Fast Company May 23, 2014
Fast Company March 18, 2013
FastCompany today posted an in-depth look at the differences between Apple’s MapKit and Google’s recently launched Google Maps for iOS SDK from the perspective of developers. The lengthy piece gets insight from several iOS app developers with apps that rely on the SDKs and sheds some light on a few things that Apple is doing much better than Google despite a perception from users that Google Maps are superior:
“Google doesn’t currently charge for the Places API, but they do require a valid credit card for access–which gives you a quota of 100,000 daily requests. So you have to wonder if they plan to start charging sooner or later,” McKinlay explains. “That 100,000 limit perhaps sounds reasonable, but each user session can generate many requests–particularly when using the ‘autocomplete’ feature of Tube Tamer–and some types of requests count for 10 times the quota each, so it can get used up pretty quickly.”
While noting that Google wins out with location lookup services, 3D buildings, directions, geocoding, and better hybrid satellite imagery, the developers were also quick to point out downsides of the Google Maps SDK such as quotas for the Places API, an increased app size, and limitations with markers, gradient polylines, and overlays.
Developer of transportation app Tube Tamer, Bryce McKinlay, discussed some of the benefits of using Apple’s MapKit:
“Subjectively, the current version of the [Google] SDK does not perform as well as MapKit,” McKinlay says. “GMSMapView’s frame rate is capped at 30fps, which is lower than typical for iOS and results in a slight but noticeable ‘jitter’ effect when panning and zooming the map. Drawing of labels and POIs sometimes lags behind if you pan quickly, even on a fast device like the iPhone 5.”
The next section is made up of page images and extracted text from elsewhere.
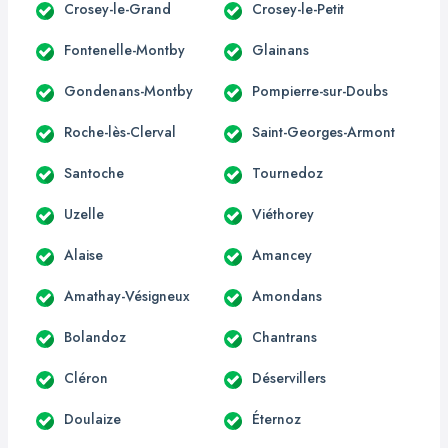
Crosey-le-Grand
Crosey-le-Petit
Fontenelle-Montby
Glainans
Gondenans-Montby
Pompierre-sur-Doubs
Roche-lès-Clerval
Saint-Georges-Armont
Santoche
Tournedoz
Uzelle
Viéthorey
Alaise
Amancey
Amathay-Vésigneux
Amondans
Bolandoz
Chantrans
Cléron
Déservillers
Doulaize
Éternoz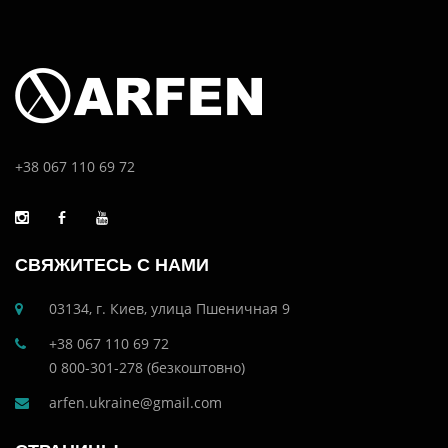
+38 067 110 69 72
СВЯЖИТЕСЬ С НАМИ
03134, г. Киев, улица Пшеничная 9
+38 067 110 69 72
0 800-301-278 (безкоштовно)
arfen.ukraine@gmail.com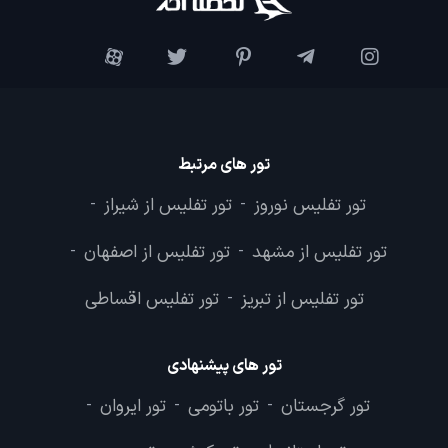
تور های مرتبط
تور تفلیس نوروز
تور تفلیس از شیراز
-
-
تور تفلیس از مشهد
تور تفلیس از اصفهان
-
-
تور تفلیس از تبریز
تور تفلیس اقساطی
-
تور های پیشنهادی
تور گرجستان
تور باتومی
تور ایروان
-
-
-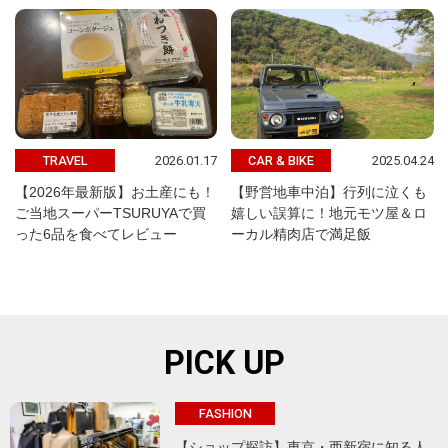
2026.01.17
2025.04.24
TRAVEL
CAR & BIKE
【2026年最新版】お土産にも！
【野営地車中泊】行列に泣くも
ご当地スーパーTSURUYAで買
嬉しい誤算に！地元モツ屋＆ロ
った6品を食べてレビュー
ーカル精肉店で満足飯
PICK UP
FASHION
【ショップ探訪】東京・西新宿に知る人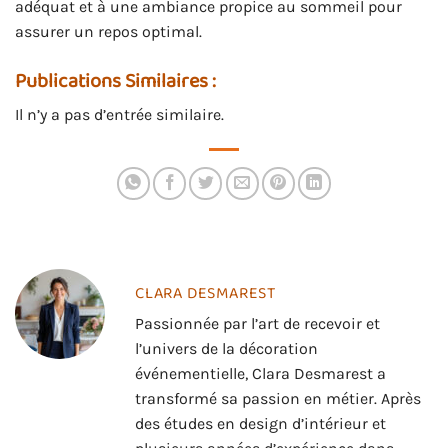
adéquat et à une ambiance propice au sommeil pour
assurer un repos optimal.
Publications Similaires :
Il n’y a pas d’entrée similaire.
CLARA DESMAREST
Passionnée par l’art de recevoir et
l’univers de la décoration
événementielle, Clara Desmarest a
transformé sa passion en métier. Après
des études en design d’intérieur et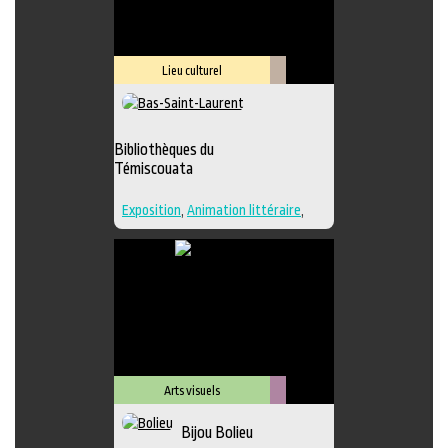
Lieu culturel
Littérature
Bibliothèques du
Témiscouata
Exposition
,
Animation littéraire
,
Bande dessinée
,
Conte
,
Lieu
d'interprétation
,
Poésie
,
Roman
,
Lieu de diffusion
Arts visuels
Métiers
Bijou Bolieu
d'art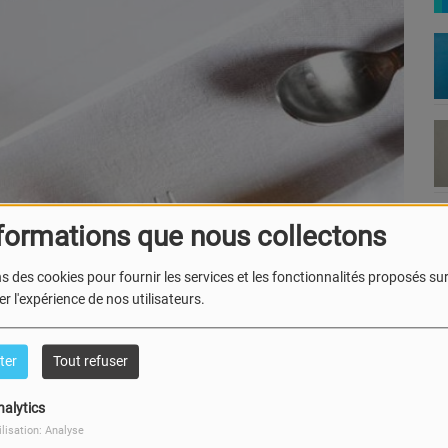
formations que nous collectons
s des cookies pour fournir les services et les fonctionnalités proposés sur 
our un veau
Un documentaire de
Rachel Maisonneuve
r l'expérience de nos utilisateurs.
ommé Flash est mangé au restaurant le Trois Plis, à
manger et commémorer cet être vivant. Un célébrant, une
ter
Tout refuser
our à tour la parole au cours d’une cérémonie musicale et
nalytics
r et manger un défunt ?
ilisation: Analyse
hie Dascal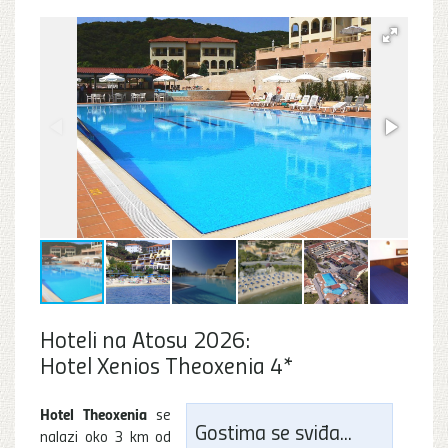
Hoteli na Atosu 2026:
Hotel Xenios Theoxenia 4*
Hotel Theoxenia
se
Gostima se sviđa...
nalazi oko 3 km od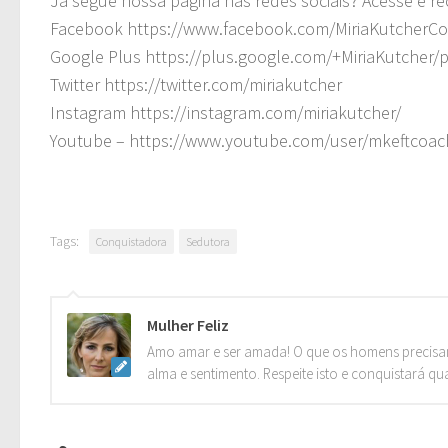
Já segue nossa página nas redes sociais? Acesse e r
Facebook https://www.facebook.com/MiriaKutcherC
Google Plus https://plus.google.com/+MiriaKutcher/
Twitter https://twitter.com/miriakutcher
Instagram https://instagram.com/miriakutcher/
Youtube – https://www.youtube.com/user/mkeftcoac
Tags:
Conquistadora
Sedutora
Mulher Feliz
Amo amar e ser amada! O que os homens precisa
alma e sentimento. Respeite isto e conquistará qu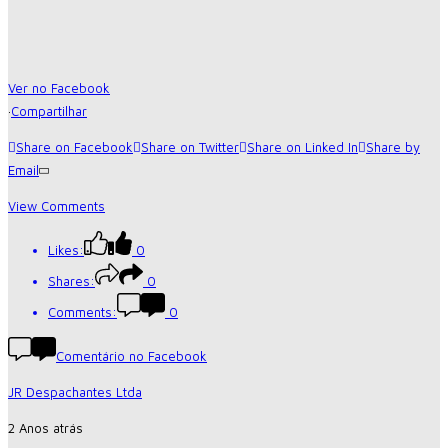
Ver no Facebook
·
Compartilhar
Share on Facebook
Share on Twitter
Share on Linked In
Share by
Email
View Comments
Likes:
0
Shares:
0
Comments:
0
Comentário no Facebook
JR Despachantes Ltda
2 Anos atrás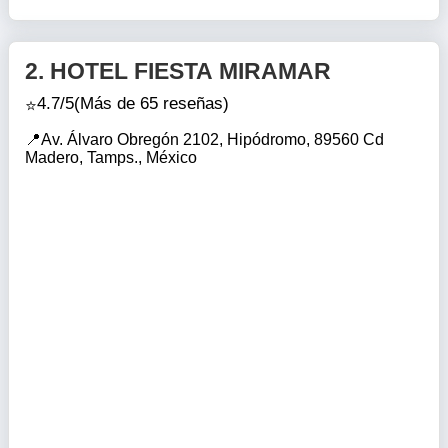
2.
HOTEL FIESTA MIRAMAR
4.7/5
(Más de 65 reseñas)
Av. Álvaro Obregón 2102, Hipódromo, 89560 Cd
Madero, Tamps., México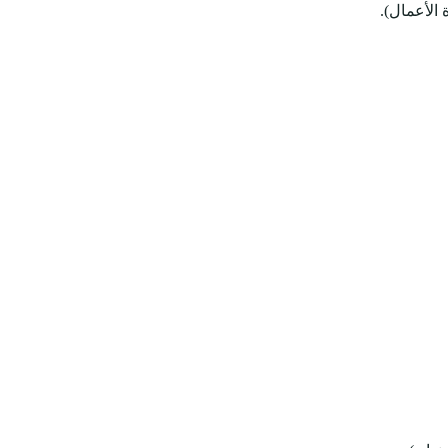
الأعمال).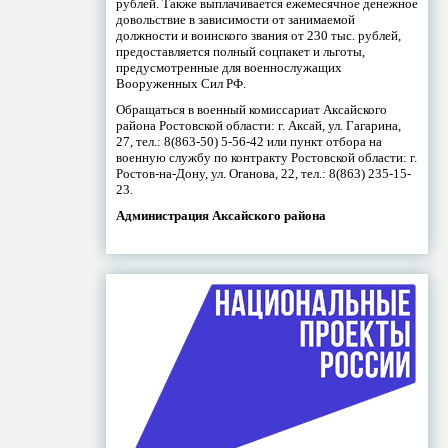
рублей. Также выплачивается ежемесячное денежное
довольствие в зависимости от занимаемой
должности и воинского звания от 230 тыс. рублей,
предоставляется полный соцпакет и льготы,
предусмотренные для военнослужащих
Вооруженных Сил РФ.
Обращаться в военный комиссариат Аксайского
района Ростовской области: г. Аксай, ул. Гагарина,
27, тел.: 8(863-50) 5-56-42 или пункт отбора на
военную службу по контракту Ростовской области: г.
Ростов-на-Дону, ул. Оганова, 22, тел.: 8(863) 235-15-
23.
Администрация Аксайского района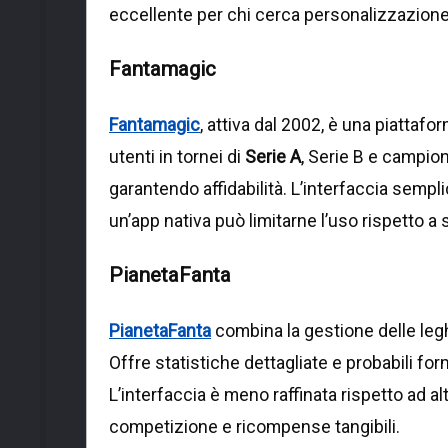
eccellente per chi cerca personalizzazione
Fantamagic
Fantamagic
, attiva dal 2002, è una piattaf
utenti in tornei di
Serie A
, Serie B e campion
garantendo affidabilità. L’interfaccia sempli
un’app nativa può limitarne l’uso rispetto a
PianetaFanta
PianetaFanta
combina la gestione delle legh
Offre statistiche dettagliate e probabili fo
L’interfaccia è meno raffinata rispetto ad a
competizione e ricompense tangibili.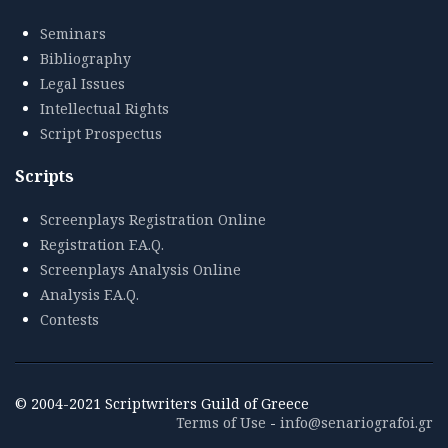
Seminars
Bibliography
Legal Issues
Intellectual Rights
Script Prospectus
Scripts
Screenplays Registration Online
Registration F.A.Q.
Screenplays Analysis Online
Analysis F.A.Q.
Contests
© 2004-2021 Scriptwriters Guild of Greece
Terms of Use
-
info@senariografoi.gr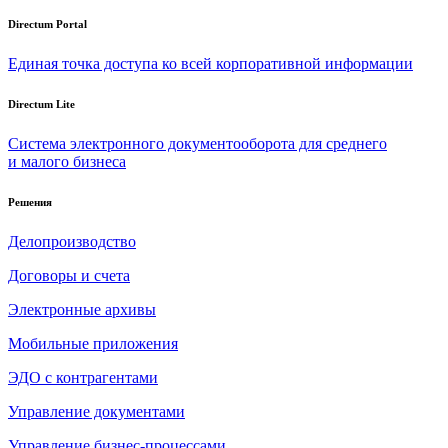
Directum Portal
Единая точка доступа ко всей корпоративной информации
Directum Lite
Система электронного документооборота для среднего
и малого бизнеса
Решения
Делопроизводство
Договоры и счета
Электронные архивы
Мобильные приложения
ЭДО с контрагентами
Управление документами
Управление бизнес-процессами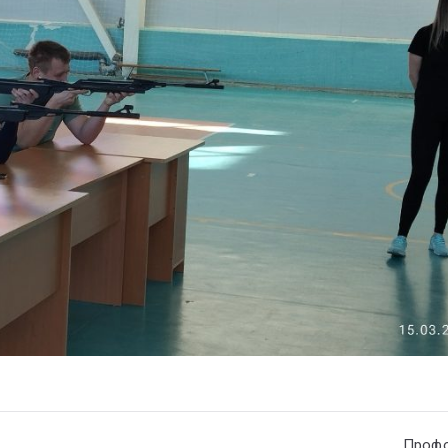
Профо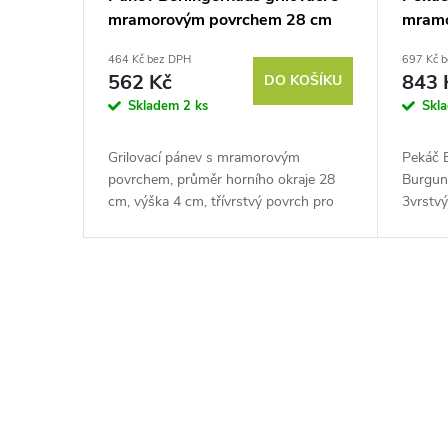
mramorovým povrchem 28 cm
mramo
Carbon PRO Line BH-6901
32 cm
464 Kč bez DPH
697 Kč 
BH-1
562 Kč
843 
DO KOŠÍKU
Skladem
2 ks
Skl
Grilovací pánev s mramorovým
Pekáč 
povrchem, průměr horního okraje 28
Burgun
cm, výška 4 cm, třívrstvý povrch pro
3vrstv
nepřilnavost a snadné čištění, Turbo
povrch
indukční dno pro efektivní přípravu...
rukoje
ohřevu 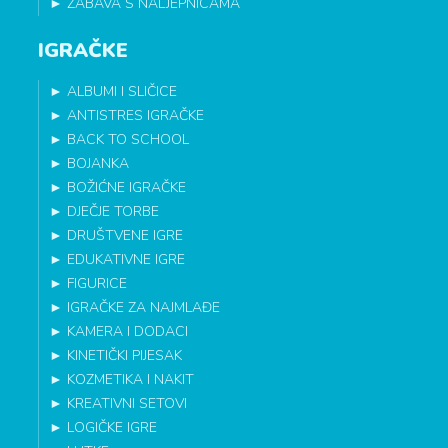
►
ZABAVA S NALJEPNICAMA
IGRAČKE
►
ALBUMI I SLIČICE
►
ANTISTRES IGRAČKE
►
BACK TO SCHOOL
►
BOJANKA
►
BOŽIĆNE IGRAČKE
►
DJEČJE TORBE
►
DRUŠTVENE IGRE
►
EDUKATIVNE IGRE
►
FIGURICE
►
IGRAČKE ZA NAJMLAĐE
►
KAMERA I DODACI
►
KINETIČKI PIJESAK
►
KOZMETIKA I NAKIT
►
KREATIVNI SETOVI
►
LOGIČKE IGRE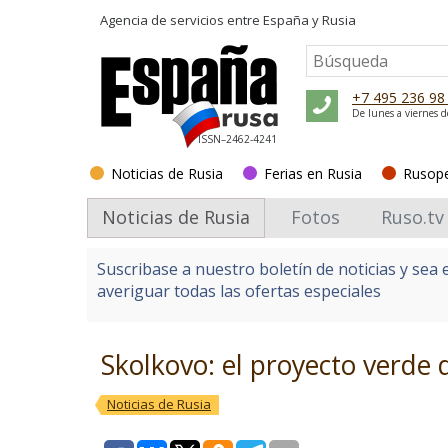
Agencia de servicios entre
España y Rusia
+7 495 236 98
De lunes a viernes d
ISSN–2462-4241
Noticias de Rusia
Ferias en Rusia
Rusop
Noticias de Rusia
Fotos
Ruso.tv
Suscribase a nuestro boletín de noticias y sea 
averiguar todas las ofertas especiales
Skolkovo: el proyecto verde d
Noticias de Rusia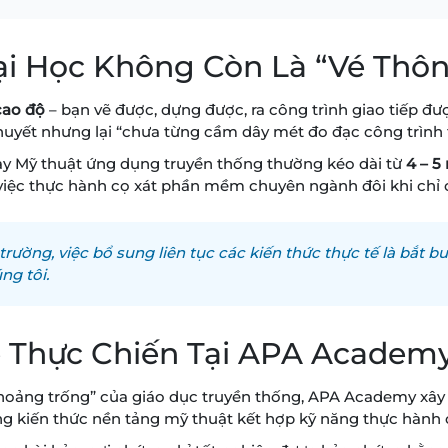
ại Học Không Còn Là “Vé Thô
cao độ
– bạn vẽ được, dựng được, ra công trình giao tiếp đư
 thuyết nhưng lại “chưa từng cầm dây mét đo đạc công trình 
ay Mỹ thuật ứng dụng truyền thống thường kéo dài từ
4 – 5
o việc thực hành cọ xát phần mềm chuyên ngành đôi khi chỉ
trường, việc bổ sung liên tục các kiến thức thực tế là bắt b
ng tôi.
ề Thực Chiến Tại APA Academ
hoảng trống” của giáo dục truyền thống, APA Academy xây 
ững kiến thức nền tảng mỹ thuật kết hợp kỹ năng thực hành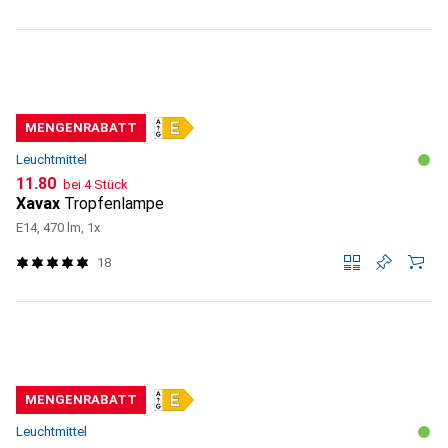
MENGENRABATT
Leuchtmittel
CHF
11.80
bei 4 Stück
Xavax
Tropfenlampe
E14, 470 lm, 1x
18
MENGENRABATT
Leuchtmittel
“The fact that annotations in MapKit are UIViews also means that animation and other effects can be applied easily using Core Animation, which isn’t currently possible with the Google Maps SDK approach,” McKinlay says. He also points out that MapKit has some other handy features that Google’s SDK currently lacks, like “Follow user location” and “Follow with heading” modes. “MapKit provides a button that automatically moves the map to follow the user’s location, and rotates the map according to the compass heading. This is very helpful for pedestrian navigation. It is possible to implement this manually in Google’s SDK, but it adds extra development time/effort.”
It looks like some developers feel Google has some work to do with their Maps SDK for iOS. While Apple isn’t free of its own issues with MapKit, developers will definitely want to read Fast Company’s entire post before deciding which solution will be best for their app. The developers ultimately end up recommending MapKit over Google’s Maps SDK for the majority of developers.